When he examined the data in dogs, he found that only genomes from canine coronaviruses (CCoVs), which had caused a highly contagious intestinal disease worldwide in dogs, have genomic CpG values similar to those observed in SARS-CoV-2 and BatCoV RaTG13. Second, canids, like camels, also have coronaviruses infecting their digestive system with CpG lower than those infecting their respiratory system (canine respiratory coronavirus or CRCoV belonging to BetaCoV).

In addition, the known cellular receptor for SARS-CoV-2’s entry into the cell is ACE2 (angiotensin I converting enzyme 2). In the human body, the maximum amount of ACE2 is made in the small intestine and duodenum, with relatively low expression in the lung. This suggests that mammalian digestive systems are likely to be a key target infected by coronaviruses.

"This is consistent with the interpretation that the low CpG in SARS-CoV-2 was acquired by the ancestor of SARS-CoV-2, evolving in mammalian digestive systems and interpretation is further corroborated by a recent report that a high proportion of COVID-19 patients also suffer from digestive discomfort," said Xia. "In fact, 48.5% of SARS-CoV-2 patients presented digestive symptoms as their main complaint."

Humans are the only other host species, Xia observed, to produce coronavirus genomes with low genomic CpG values. In a comprehensive study of the first 12 COVID-19 patients in the US, one patient reported diarrhea as the initial symptom, before developing fever and cough, and stool samples from 7 out of 10 patients tested positive for SARS-CoV-2, including 3 patients with diarrhea.

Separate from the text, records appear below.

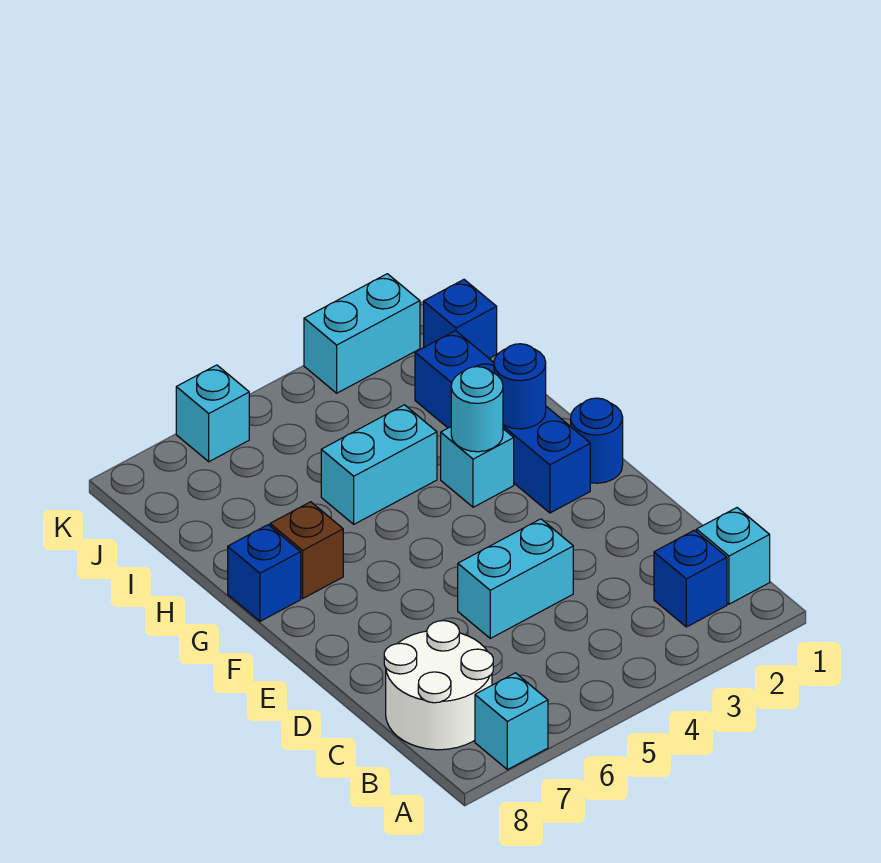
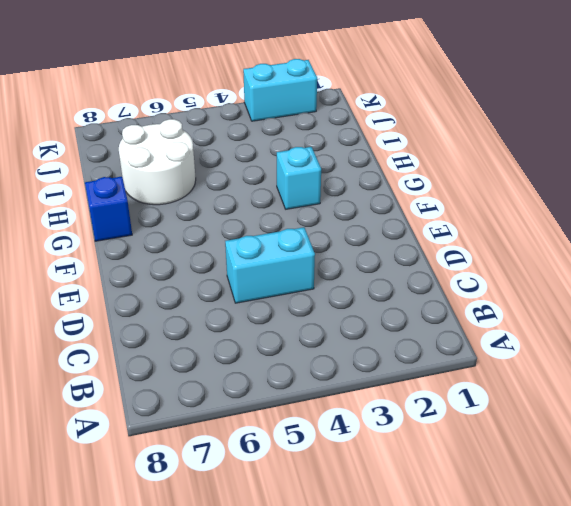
white round brick H6:I7 level 1 -> white round brick B7:C8 level 1
none -> cyan brick A7 level 1
none -> cyan brick B1 level 1
none -> blue brick B2 level 1

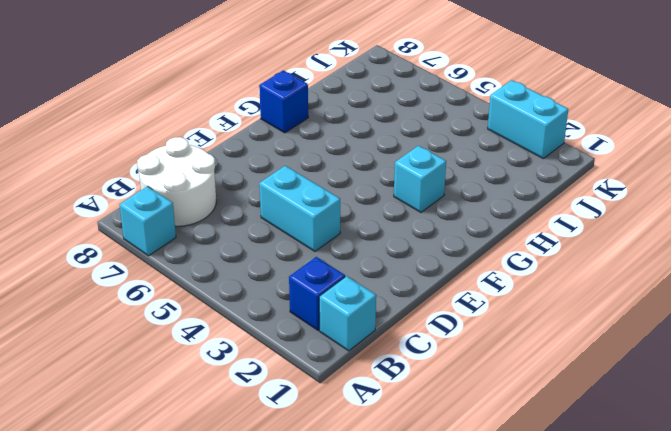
none -> blue round brick F1 level 1
none -> blue brick F2:I2 level 1
none -> brown brick G7 level 1

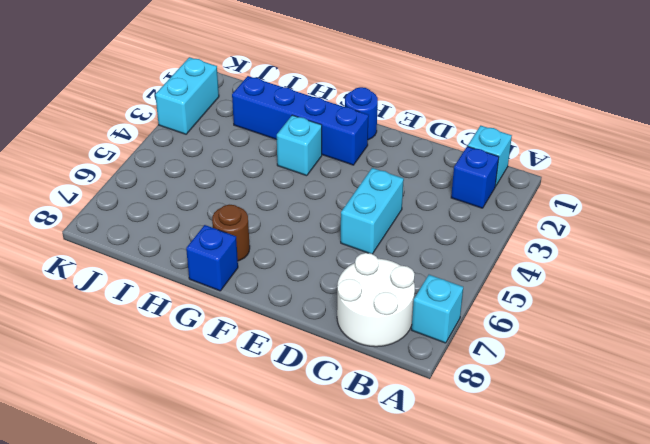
brown round brick G7 level 1 -> brown brick G7 level 1
none -> cyan brick H4:H5 level 1
none -> blue brick J1 level 1
none -> cyan brick K6 level 1

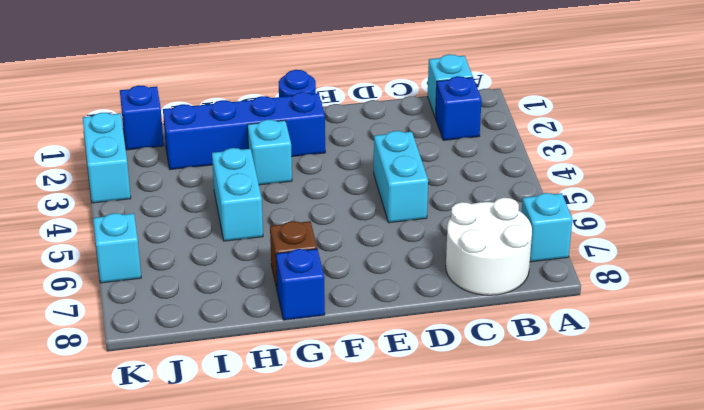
none -> blue round brick G2 level 2
none -> cyan round brick G3 level 2

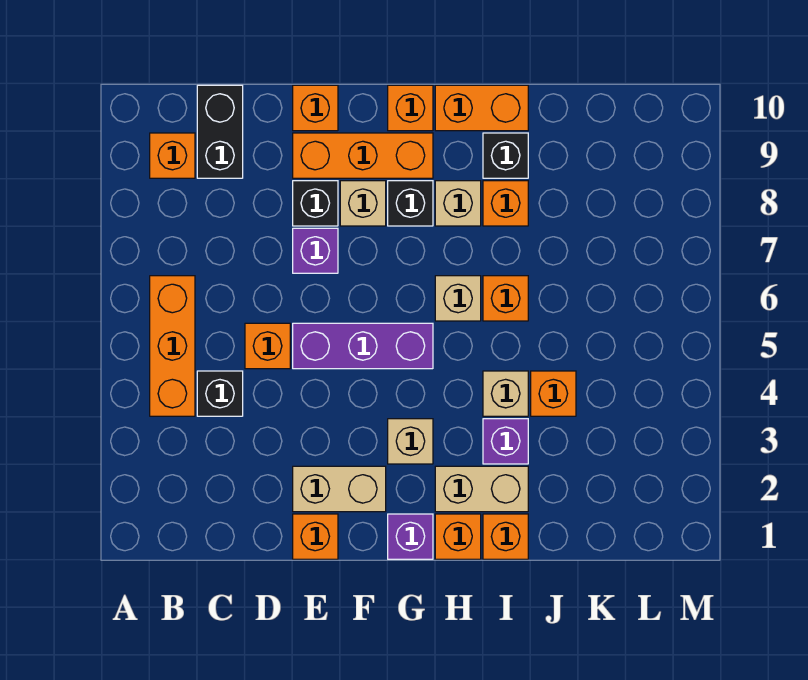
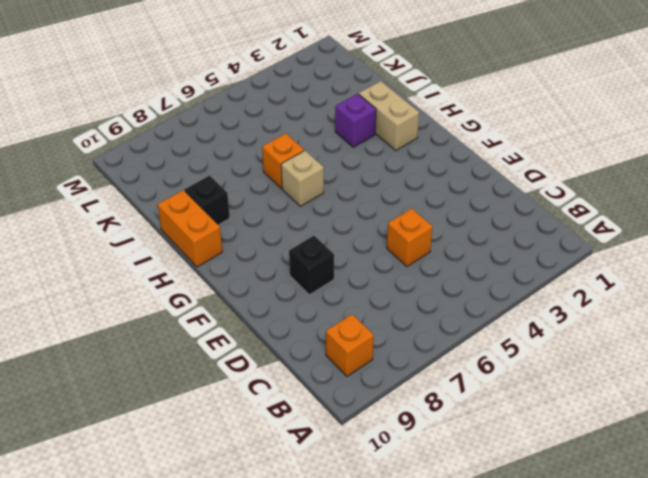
none -> orange brick B4:B6 level 1
none -> black brick C4 level 1
none -> black brick C9:C10 level 1

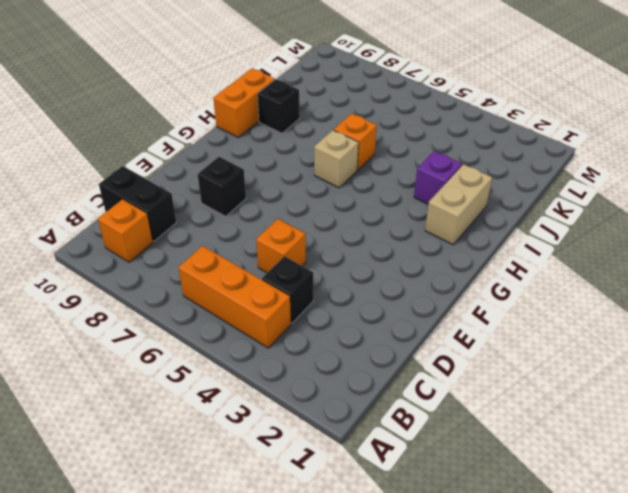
none -> orange brick E1 level 1
none -> tan brick E2:F2 level 1
none -> purple brick E5:G5 level 1

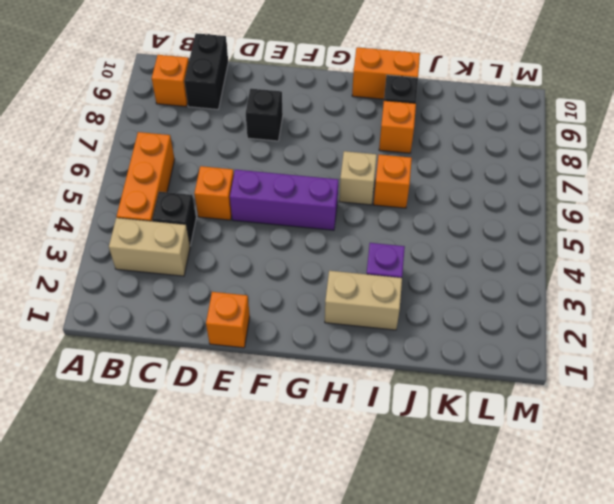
tan brick B3:C3 level 1 -> tan brick E2:F2 level 1
none -> purple brick E7 level 1
none -> orange brick E9:G9 level 1
none -> orange brick E10 level 1

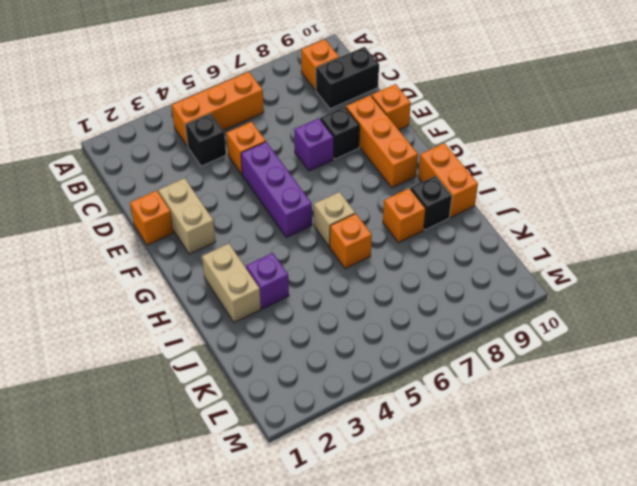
none -> tan brick F8 level 1
none -> purple brick G1 level 1
none -> tan brick G3 level 1

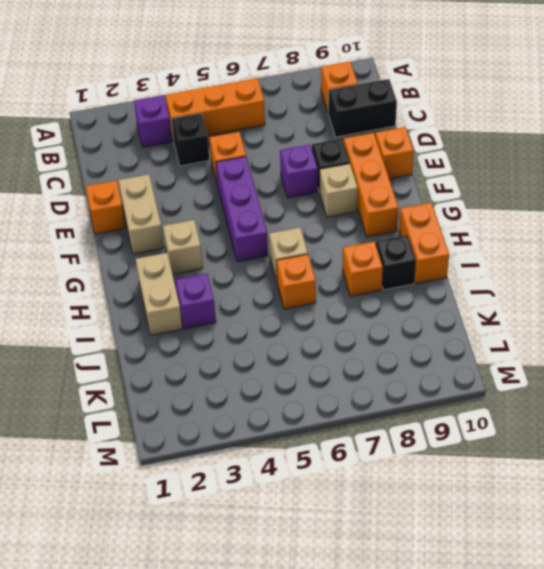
purple brick B3 level 1 -> purple brick G1 level 1
none -> black brick G8 level 1
none -> orange brick G10 level 1
none -> orange brick H1 level 1

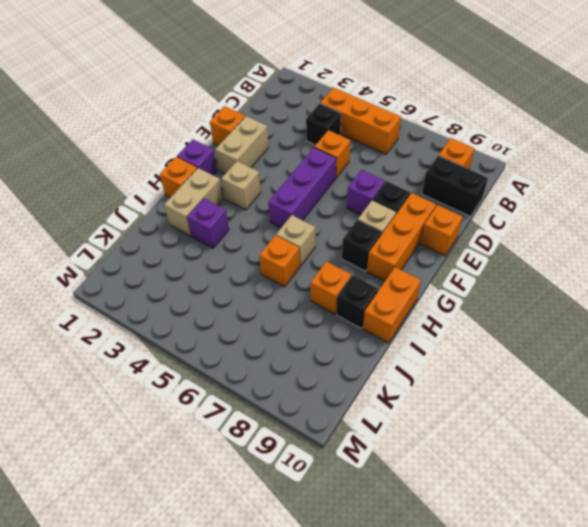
none -> orange brick G10 level 1
none -> tan brick H8 level 1
none -> orange brick I1 level 1

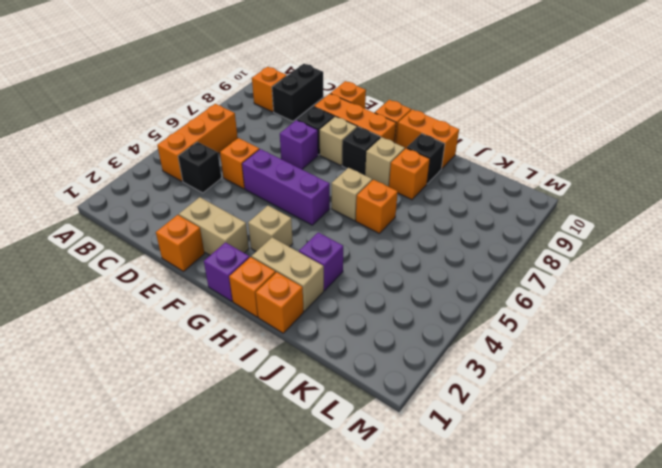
none -> tan brick I4 level 1
none -> orange brick J4 level 1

Canids are often observed to lick their anal and genital regions, not only during mating but also in other circumstances. Such behavior would facilitate viral transmission from the digestive system to the respiratory system and the interchange between a gastrointestinal pathogen and a respiratory tract and lung pathogen.

"In this context, it is significant that the bat coronavirus (BatCoV RaTG13), as documented in its genomic sequence in GenBank (MN996532), was isolated from a fecal swab. These observations are consistent with the hypothesis that SARS-CoV-2 has evolved in mammalian intestine or tissues associated with intestine."

Another finding of Xia's study involves viruses recently isolated from pangolins. Nine SARS-CoV-2-like genomes have recently been isolated and sequenced from pangolin and deposited in GISAID database "The one with the highest sequence coverage (GISAID ID: EPI_ISL_410721) has an ICpG value of 0.3929, close to the extreme low end of the CpG values observed among available SARS-CoV-2 genomes. Thus, SARS-CoV-2, BatCoV RaTG13 and those from pangolin may either have a common ancestor with a low CpG or have convergently evolved low CpG values."

Based on his results, Xia presents a scenario in which the coronavirus first spread from bats to stray dogs while eating bat meat. Next, the presumably strong selection against CpG in the viral RNA genome in canid intestines resulted in rapid evolution of the virus, leading to reduced genomic CpG. Finally, the reduced viral genomic CpG allowed the virus to evade human ZAP-mediated immune response and became a severe human pathogen.

"While the specific origins of SARS-CoV-2 are of vital interest in the current world health crisis, this study more broadly suggests that important evidence of viral evolution can be revealed by consideration of the interaction of host defenses with viral genomes, including selective pressure exerted by host tissues on viral genome composition," said Xia.